Die Zukunft der demokratischen Öffentlichkeit

Die autoritäre Verrechtlichung der Öffentlichkeit – sei es durch SLAPPs, digitale Überwachung oder algorithmische Steuerung – kann nicht durch Einzelmaßnahmen gekontert werden. Es braucht eine emanzipatorische Verrechtlichung, die Selbstverwaltungen ermöglicht, statt sie zu verhindern, die Solidarität stärkt, statt Vereinzelung zu fördern, und die präfigurative Räume schafft für die Gesellschaft, die wir uns wünschen.

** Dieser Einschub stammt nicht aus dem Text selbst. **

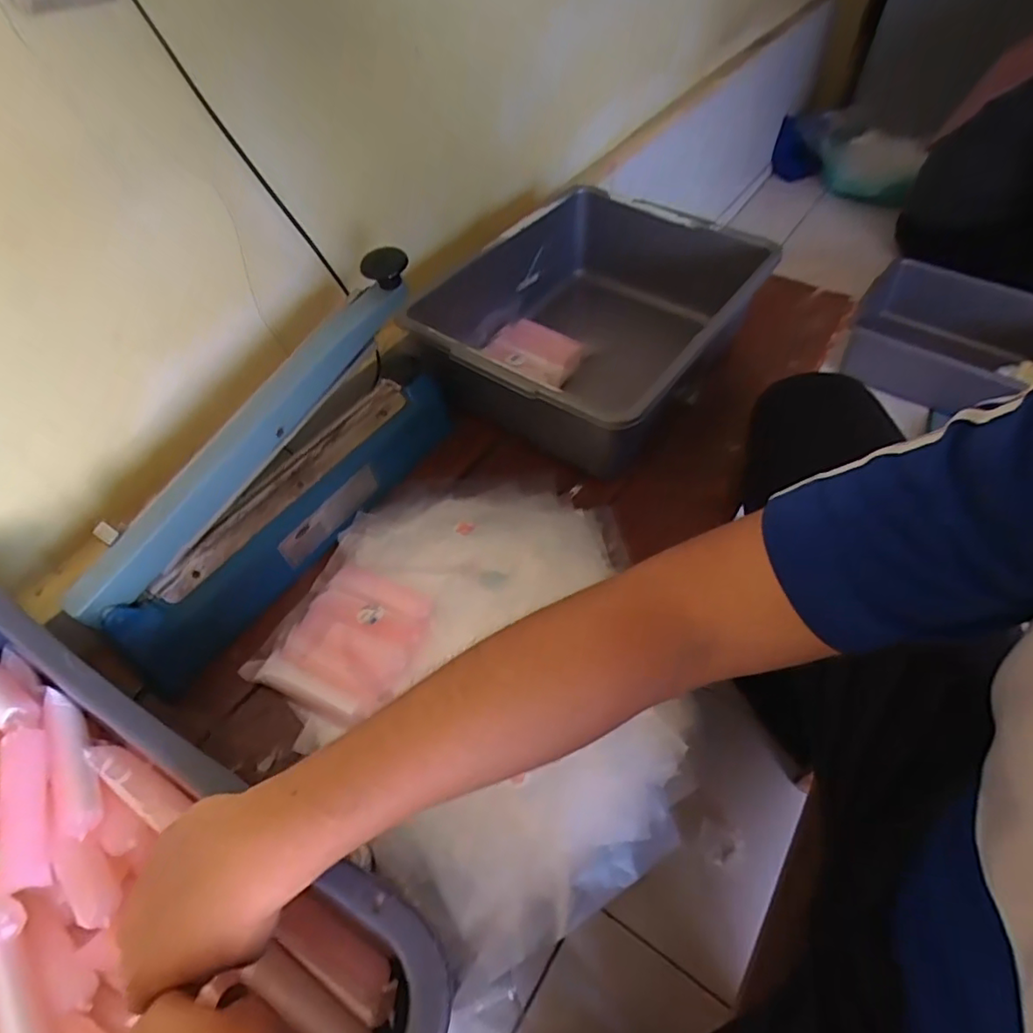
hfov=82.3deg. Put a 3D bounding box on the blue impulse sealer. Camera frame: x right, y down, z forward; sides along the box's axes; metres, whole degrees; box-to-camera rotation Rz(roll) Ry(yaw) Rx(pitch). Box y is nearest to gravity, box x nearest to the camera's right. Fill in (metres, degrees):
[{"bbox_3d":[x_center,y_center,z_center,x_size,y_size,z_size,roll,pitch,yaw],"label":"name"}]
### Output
[{"bbox_3d":[-0.226,-0.049,0.561,0.101,0.191,0.394,29,58,22],"label":"blue impulse sealer"}]

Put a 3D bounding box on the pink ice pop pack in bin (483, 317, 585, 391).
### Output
[{"bbox_3d":[0.020,-0.211,0.763,0.116,0.027,0.083,24,56,19],"label":"pink ice pop pack in bin"}]

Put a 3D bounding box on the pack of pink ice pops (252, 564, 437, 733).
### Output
[{"bbox_3d":[-0.145,0.107,0.525,0.122,0.019,0.127,20,55,17],"label":"pack of pink ice pops"}]

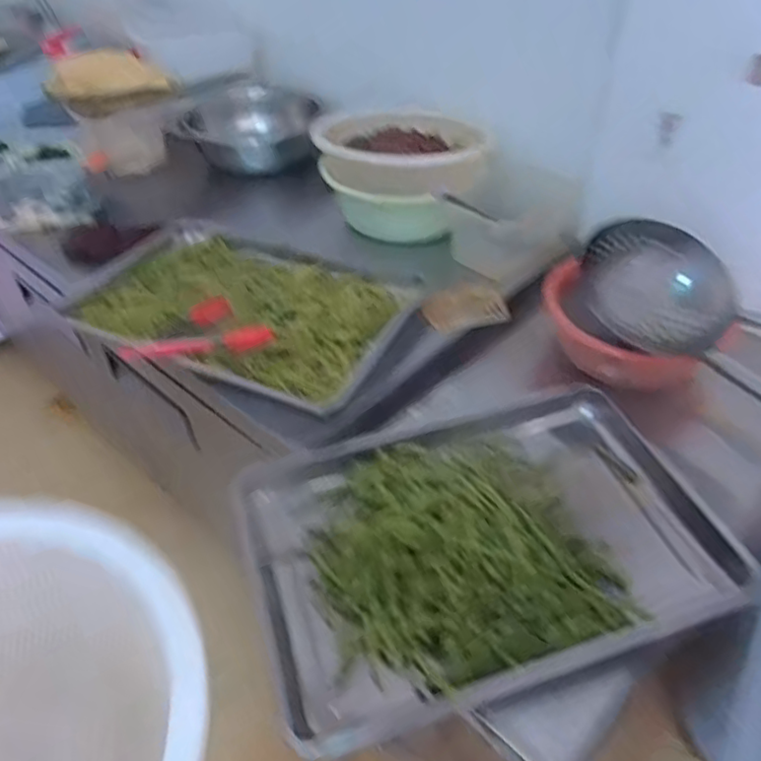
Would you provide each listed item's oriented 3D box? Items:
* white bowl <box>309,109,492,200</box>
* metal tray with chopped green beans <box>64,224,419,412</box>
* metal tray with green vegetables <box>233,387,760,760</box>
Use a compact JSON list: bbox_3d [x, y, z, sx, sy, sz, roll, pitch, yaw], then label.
[{"bbox_3d":[0.031,-0.435,1.258,0.312,0.112,0.314,5,41,1],"label":"white bowl"},{"bbox_3d":[-0.240,-0.135,1.119,0.528,0.041,0.384,18,43,16],"label":"metal tray with chopped green beans"},{"bbox_3d":[0.120,0.183,0.832,0.551,0.124,0.395,-11,43,-15],"label":"metal tray with green vegetables"}]

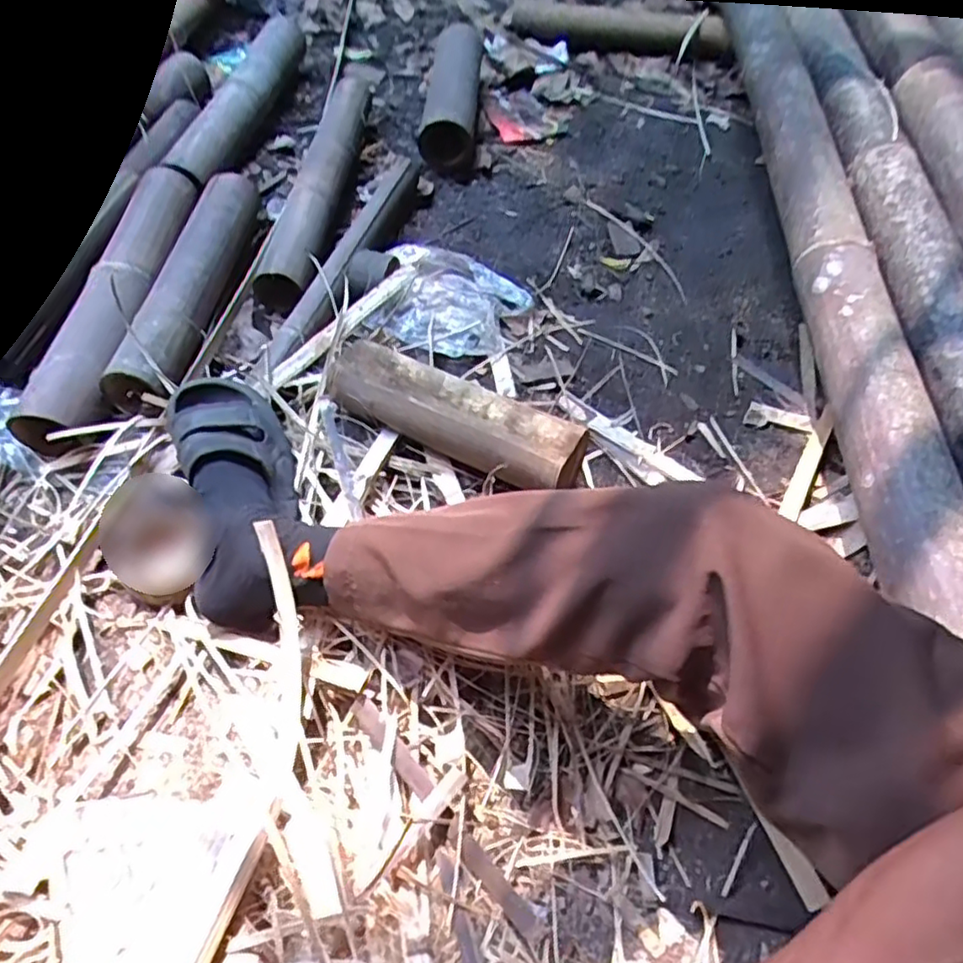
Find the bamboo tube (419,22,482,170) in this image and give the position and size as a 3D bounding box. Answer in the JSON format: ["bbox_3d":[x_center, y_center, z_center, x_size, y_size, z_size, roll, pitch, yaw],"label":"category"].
[{"bbox_3d":[-0.051,-0.671,1.161,0.087,0.088,0.392,1,55,2],"label":"bamboo tube"}]

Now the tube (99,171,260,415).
[{"bbox_3d":[-0.368,-0.256,0.850,0.075,0.061,0.420,2,55,2],"label":"tube"}]

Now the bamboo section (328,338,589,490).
[{"bbox_3d":[-0.034,-0.065,0.742,0.293,0.067,0.078,24,59,17],"label":"bamboo section"}]

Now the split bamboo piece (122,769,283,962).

Commons-Public-Partnerships sind dabei kein Allheilmittel. Sie sind ein Werkzeug im Werkzeugkasten demokratischer Transformation. Ihre Stärke liegt darin, dass sie die drei Dimensionen der Herausforderung zusammendenken: Sie schaffen rechtliche Anerkennung und damit Schutz vor Ausbeutung und Einschüchterung. Sie ermöglichen kollektive Datensouveränität statt individueller Vulnerabilität. Und sie bieten einen Rahmen für partizipative Technikgestaltung statt technokratischer Fremdbestimmung.

Der Weg dorthin ist konfliktreich. Commons-Public-Partnerships entstehen nicht aus harmonischer Kooperation, sondern aus produktiver Auseinandersetzung. Verschiedene Kämpfe – gegen SLAPPs, für Datensouveränität, für demokratische KI-Gestaltung – müssen zusammengeführt werden. Aber genau darin liegt auch die Chance: In der Verbindung dieser Kämpfe entsteht die Kraft für grundlegende Veränderung.

Die internationale Erfahrung zeigt, dass dies möglich ist. Von Bologna bis Neapel, von Berlin bis Münster entstehen neue Formen demokratischer Selbstorganisation, die dem Druck von oben etwas entgegensetzen. Sie zeigen: Die Verteidigung demokratischer Öffentlichkeit ist keine Defensivstrategie. Sie ist der Aufbau einer anderen Rechts- und Gesellschaftsordnung, Stück für Stück, Konflikt für Konflikt, Commons für Commons.